Cast pancakes with nominal compositions Ti–48Al–2V and Ti–48Al–2V–0.2B ((hereafter will be referred to as B‐modified) were prepared via vacuum arc melting. To ensure the uniform and homogeneous compositional, these alloys were melted five times. From the cast pancake, cylindrical samples with 6 mm diameter and 9 mm height were prepared for the deformation experiments.
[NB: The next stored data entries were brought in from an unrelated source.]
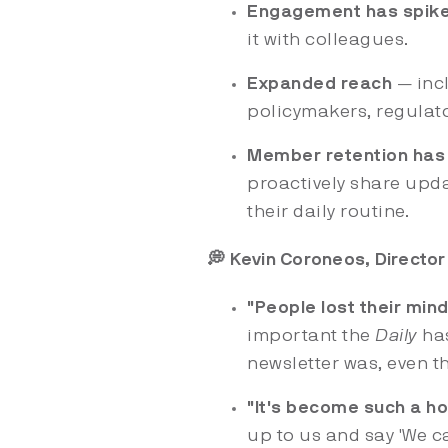
Engagement has spik
it with colleagues.
Expanded reach
— inc
policymakers, regulato
Member retention has
proactively share upda
their daily routine.
💭 Kevin Coroneos, Director 
"People lost their min
important the
Daily
ha
newsletter was, even 
"It's become such a ho
up to us and say 'We ca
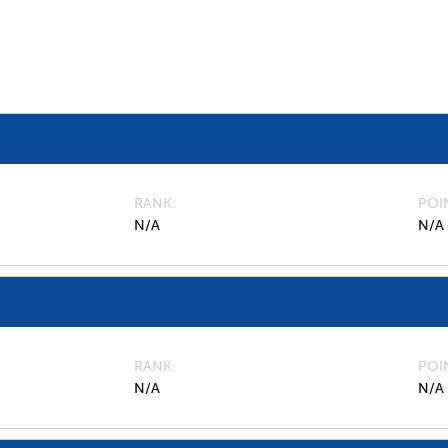
RANK
POI
N/A
N/A
RANK
POI
N/A
N/A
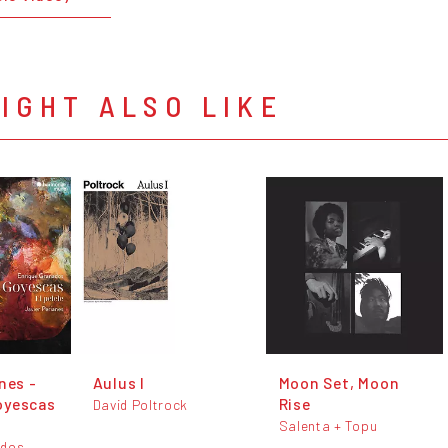
IGHT ALSO LIKE
nes -
Aulus I
Moon Set, Moon
oyescas
Rise
David Poltrock
Salenta + Topu
ados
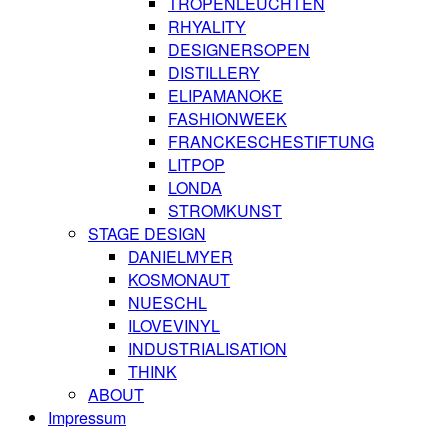
TROPENLEUCHTEN
RHYALITY
DESIGNERSOPEN
DISTILLERY
ELIPAMANOKE
FASHIONWEEK
FRANCKESCHESTIFTUNG
LITPOP
LONDA
STROMKUNST
STAGE DESIGN
DANIELMYER
KOSMONAUT
NUESCHL
ILOVEVINYL
INDUSTRIALISATION
THINK
ABOUT
Impressum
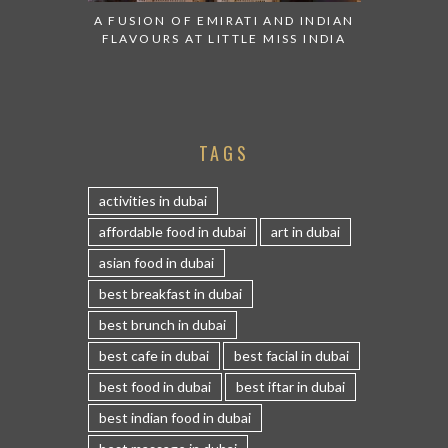
A FUSION OF EMIRATI AND INDIAN
FLAVOURS AT LITTLE MISS INDIA
TAGS
activities in dubai
affordable food in dubai
art in dubai
asian food in dubai
best breakfast in dubai
best brunch in dubai
best cafe in dubai
best facial in dubai
best food in dubai
best iftar in dubai
best indian food in dubai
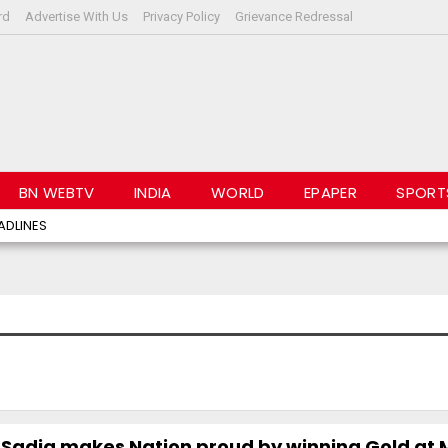
rd
Advertise With Us
Privacy Policy
Grievance Redressal
BN WEBTV
INDIA
WORLD
EPAPER
SPORT
ADLINES
 Sadia makes Nation proud by winning Gold at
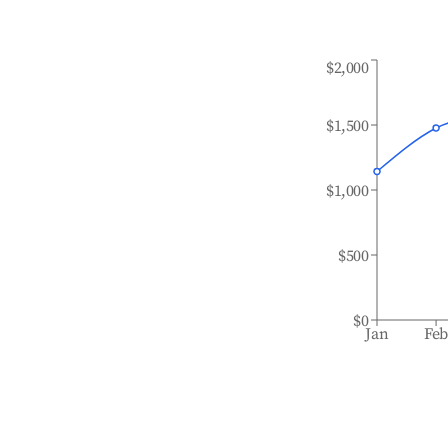
$2,000
$1,500
$1,000
$500
$0
Jan
Fe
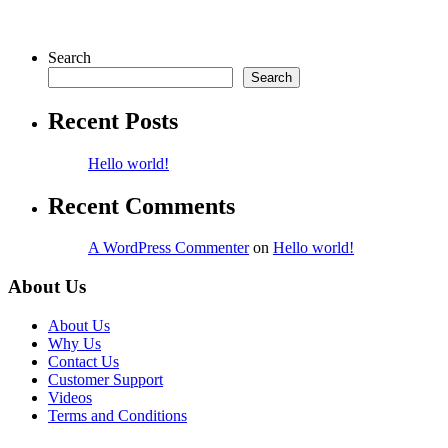
Search
Search
Recent Posts
Hello world!
Recent Comments
A WordPress Commenter
on
Hello world!
About Us
About Us
Why Us
Contact Us
Customer Support
Videos
Terms and Conditions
The finished cylindrical samples of both the compositions were subjected to deformation using gleeble at 1200 °C and strain rate 10 s−1. Further, after a detailed investigation, the boron‐modified alloy was deformed at 1200 °C at the strain rates 0.01, 0.1, 1.0 and 10.0 s−1 to observe the effect of strain rate on deformation behavior. As the increase of deformation temperature can render deformation in disordered phase region, and vice‐versa; it can influence the deformation behavior and hence the softening response. Therefore, deformation was carried out at the temperatures 1000, 1100, 1150, 1175 and 1200 °C at 1 s−1. All the deformation experiments were performed on the Gleeble 3800 thermal mechanical simulator. Further, as oxygen is a strong α‐phase stabilizer, hence can additionally influence the deformation behavior, the tests were performed in an argon atmosphere at a pressure of 20 torr. Prior to the compression tests, the oxidation behavior of the samples was investigated in the argon atmosphere. Oxygen absorption test has been carried out by the TGA at lower pressure of argon compared to the actual tests, and at a very slow heating rate (10 °C/min) compared to the gleeble machine heating rate (2 °C/s).

The deformed samples were sectioned perpendicular to the compression axis for microstructural analyses. The cut faces were metallographically polished followed by electro‐polishing using LectroPol‐5 (Struers). The electrolyte used for electro‐polishing was prepared using 60 mL per‐chloric acid, 600 mL methanol and 360 mL butoxy ethanol. Electro‐polishing was carried out for 13 s at the voltage of 27 V. Scanning electron micrographs were recorded on the electro‐polished surface in BSE mode using the Scanning Electron Microscope (SEM) ESEM Quanta 200 (FEI). For the detailed analysis of the orientation and phase distributions, EBSD was carried out with an EBSD detector attached to the SEM. While most of the EBSD scans were acquired at the step size of 100 nm, for revealing the finer microstructural features, EBSD scans were recorded using the Field‐Emission Scanning Electron Microscope (FE‐SEM) SIRION (FEI) at the step size of 50 nm.